*** Opening Dataset extract ***

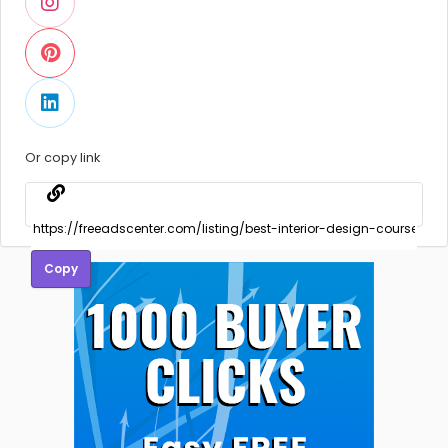
Or copy link
Copy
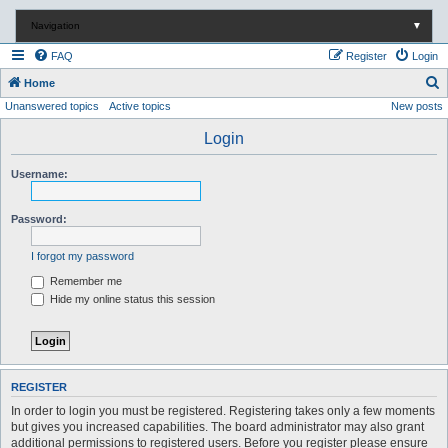
Navigation
▼
FAQ
Register
Login
S
Home
Unanswered topics
Active topics
New posts
e
a
Login
r
Username:
c
h
Password:
I forgot my password
Remember me
Hide my online status this session
REGISTER
In order to login you must be registered. Registering takes only a few moments
but gives you increased capabilities. The board administrator may also grant
additional permissions to registered users. Before you register please ensure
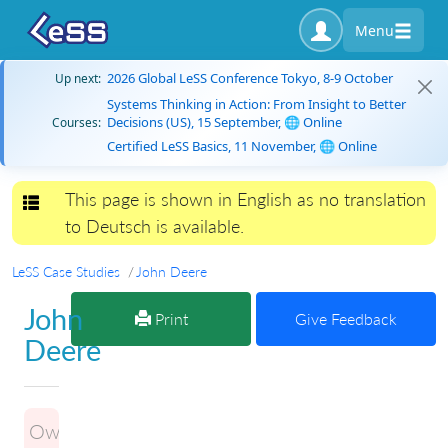
Menu
2026 Global LeSS Conference Tokyo, 8-9 October
Up next:
Systems Thinking in Action: From Insight to Better
Decisions (US), 15 September, 🌐 Online
Courses:
Certified LeSS Basics, 11 November, 🌐 Online
This page is shown in English as no translation
Toggle navigation
to Deutsch is available.
LeSS Case Studies
John Deere
John
Print
Give Feedback
Deere
Owner:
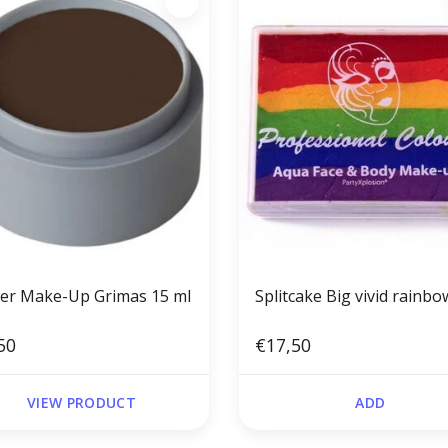
er Make-Up Grimas 15 ml
Splitcake Big vivid rainbo
50
€17,50
VIEW PRODUCT
ADD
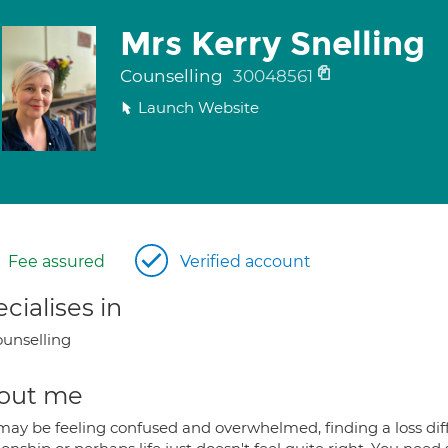
Mrs Kerry Snelling
Counselling
30048561
Launch Website
Fee assured
Verified account
cialises in
unselling
out me
may be feeling confused and overwhelmed, finding a loss diff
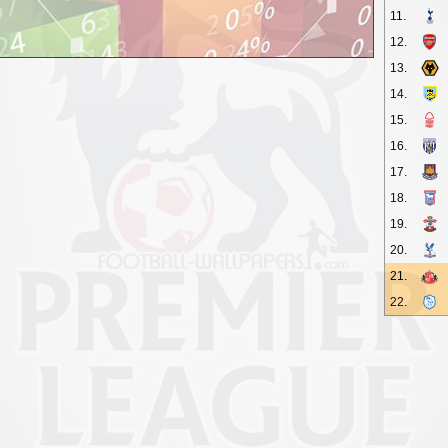
11.
12.
13.
14.
15.
16.
17.
18.
19.
20.
21.
22.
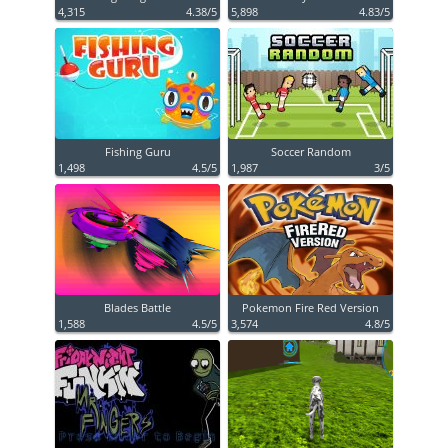
4,315
4.38/5
5,898
4.83/5
Fishing Guru
Soccer Random
1,498
4.5/5
1,987
3/5
Blades Battle
Pokemon Fire Red Version
1,588
4.5/5
3,574
4.8/5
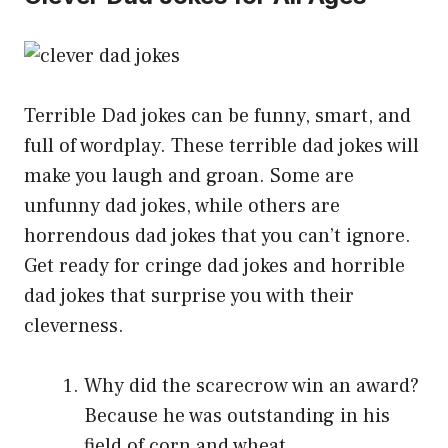
Terrible Dad jokes can be funny, smart, and
full of wordplay. These terrible dad jokes will
make you laugh and groan. Some are
unfunny dad jokes, while others are
horrendous dad jokes that you can’t ignore.
Get ready for cringe dad jokes and horrible
dad jokes that surprise you with their
cleverness.
Why did the scarecrow win an award?
Because he was outstanding in his
field of corn and wheat.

*** Closing Dataset extract ***

**Task details:** Count the lines of the data above that contain the string "registered", with case treated as significant. Reply with the number alone.

**Reply:** 2